_PROBLEM REQUIREMENTS:_ Write out each entry below exactly. Do not include the images.

_EXERCISE MATERIALS:_
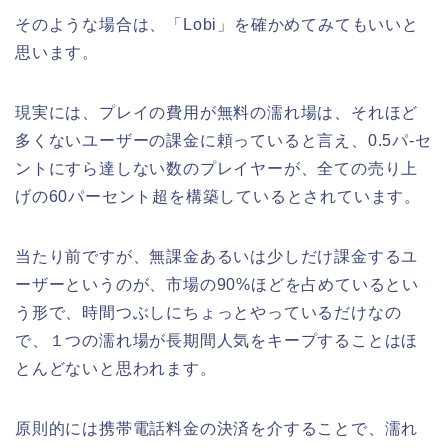
そのような場合は、「Lobi」を確かめてみてもいいと
思います。
現実には、プレイの費用が無料の濡れ場は、それほど
多くないユーザーの課金に頼っていると言え、0.5パ-セ
ントにすら達しない数のプレイヤーが、全ての売り上
げの60パーセント超を構築しているとされています。
当たり前ですが、無課金あるいは少しだけ課金するユ
ーザーというのが、市場の90%ほどを占めているとい
う形で、時間つぶしにちょっとやっているだけなの
で、１つの濡れ場が長期間人気をキープすることはほ
とんどないと思われます。
原則的には携帯電話料金の決済を介することで、濡れ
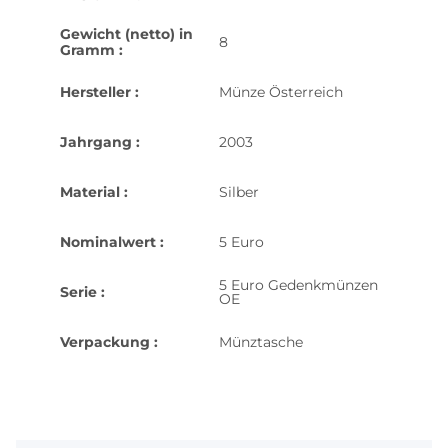
Gewicht (netto) in
8
Gramm :
Hersteller :
Münze Österreich
Jahrgang :
2003
Material :
Silber
Nominalwert :
5 Euro
5 Euro Gedenkmünzen
Serie :
OE
Verpackung :
Münztasche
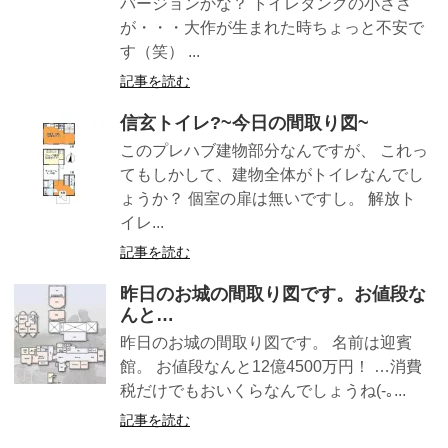
バージョンかな？ トイレタンクの小ささ
が・・・大作が生まれた時ちょっと不安で
す（笑） ...
記事を読む
信玄トイレ?~今日の間取り図~
このプレハブ建物部分なんですが、 これっ
てもしかして、建物全体がトイレなんでし
ょうか？ 個室の扉は無いですし。 解放ト
イレ...
記事を読む
昨日のお城の間取り図です。お値段な
んと…
昨日のお城の間取り図です。 名前は迎賓
館。 お値段なんと12億4500万円！ …消費
税だけでもおいくらなんでしょうね(-｡...
記事を読む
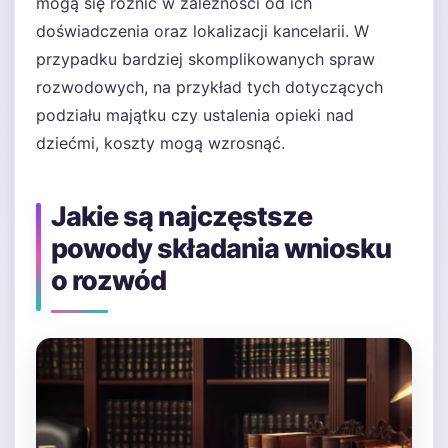
mogą się różnić w zależności od ich
doświadczenia oraz lokalizacji kancelarii. W
przypadku bardziej skomplikowanych spraw
rozwodowych, na przykład tych dotyczących
podziału majątku czy ustalenia opieki nad
dziećmi, koszty mogą wzrosnąć.
Jakie są najczęstsze
powody składania wniosku
o rozwód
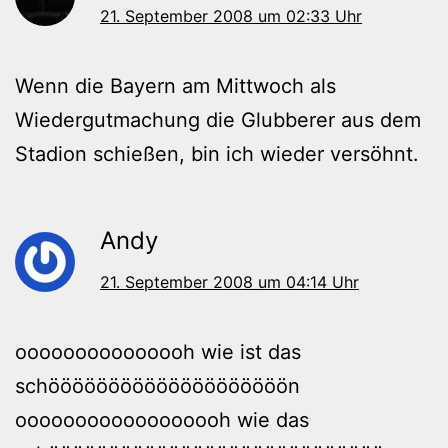
21. September 2008 um 02:33 Uhr
Wenn die Bayern am Mittwoch als
Wiedergutmachung die Glubberer aus dem
Stadion schießen, bin ich wieder versöhnt.
Andy
21. September 2008 um 04:14 Uhr
ooooooooooooooh wie ist das
schöööööööööööööööööööön
oooooooooooooooooh wie das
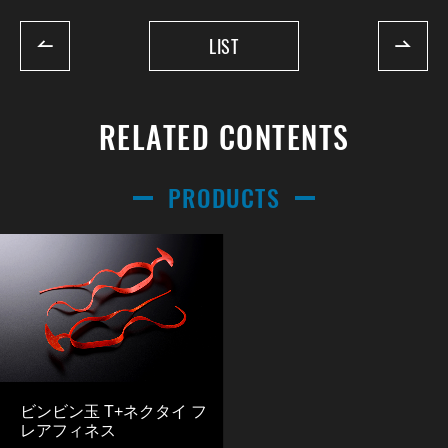
LIST
RELATED CONTENTS
PRODUCTS
ビンビン玉 T+ネクタイ フ
レアフィネス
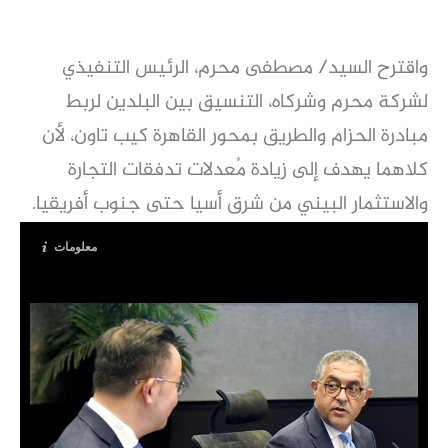
واقترح السيد/ مصطفى محرم، الرئيس التنفيذي
لشركة محرم وشركاه، التنسيق بين البلدين لربط
مبادرة الحزام والطريق بمحور القاهرة كيب تاون، لأن
كلاهما يهدف إلى زيادة مُعدلات تدفقات التجارة
والاستثمار البيني من شرق أسيا حتى جنوب أفريقيا.
معلومات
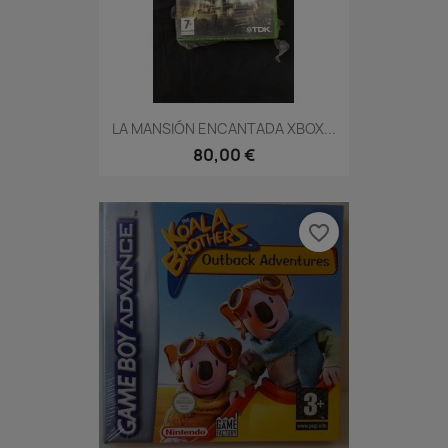
LA MANSIÓN ENCANTADA XBOX...
80,00 €
favorite_border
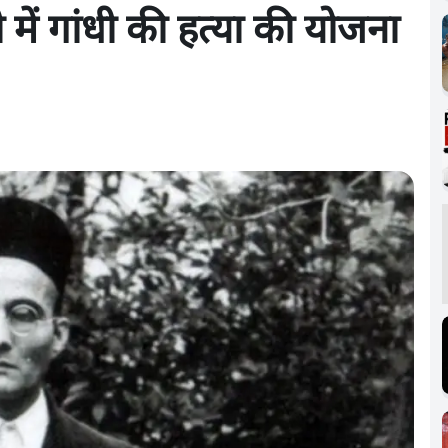
में गांधी की हत्या की योजना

_RESPONSE TO THIS EXERCISE:_
そのような場合は、「Lobi」を確かめてみてもいいと
思います。
現実には、プレイの費用が無料の濡れ場は、それほど
多くないユーザーの課金に頼っていると言え、0.5パ-セ
ントにすら達しない数のプレイヤーが、全ての売り上
げの60パーセント超を構築しているとされています。
当たり前ですが、無課金あるいは少しだけ課金するユ
ーザーというのが、市場の90%ほどを占めているとい
う形で、時間つぶしにちょっとやっているだけなの
で、１つの濡れ場が長期間人気をキープすることはほ
とんどないと思われます。
原則的には携帯電話料金の決済を介することで、濡れ
Gewicht (netto) in
8
Gramm :
Hersteller :
Münze Österreich
Jahrgang :
2003
Material :
Silber
Nominalwert :
5 Euro
5 Euro Gedenkmünzen
Serie :
OE
Verpackung :
Münztasche
バージョンかな？ トイレタンクの小ささ
が・・・大作が生まれた時ちょっと不安で
す（笑） ...
記事を読む
信玄トイレ?~今日の間取り図~
このプレハブ建物部分なんですが、 これっ
てもしかして、建物全体がトイレなんでし
ょうか？ 個室の扉は無いですし。 解放ト
イレ...
記事を読む
昨日のお城の間取り図です。お値段な
んと…
昨日のお城の間取り図です。 名前は迎賓
館。 お値段なんと12億4500万円！ …消費
税だけでもおいくらなんでしょうね(-｡...
記事を読む
mogą się różnić w zależności od ich
doświadczenia oraz lokalizacji kancelarii. W
przypadku bardziej skomplikowanych spraw
rozwodowych, na przykład tych dotyczących
podziału majątku czy ustalenia opieki nad
dziećmi, koszty mogą wzrosnąć.
Jakie są najczęstsze
powody składania wniosku
o rozwód
21. September 2008 um 02:33 Uhr
Wenn die Bayern am Mittwoch als
Wiedergutmachung die Glubberer aus dem
Stadion schießen, bin ich wieder versöhnt.
Andy
21. September 2008 um 04:14 Uhr
ooooooooooooooh wie ist das
schöööööööööööööööööööön
oooooooooooooooooh wie das
LIST
RELATED CONTENTS
PRODUCTS
ビンビン玉 T+ネクタイ フ
レアフィネス
واقترح السيد/ مصطفى محرم، الرئيس التنفيذي
لشركة محرم وشركاه، التنسيق بين البلدين لربط
مبادرة الحزام والطريق بمحور القاهرة كيب تاون، لأن
كلاهما يهدف إلى زيادة مُعدلات تدفقات التجارة
والاستثمار البيني من شرق أسيا حتى جنوب أفريقيا.
معلومات
LA MANSIÓN ENCANTADA XBOX...
80,00 €
favorite_border
में गांधी की हत्या की योजना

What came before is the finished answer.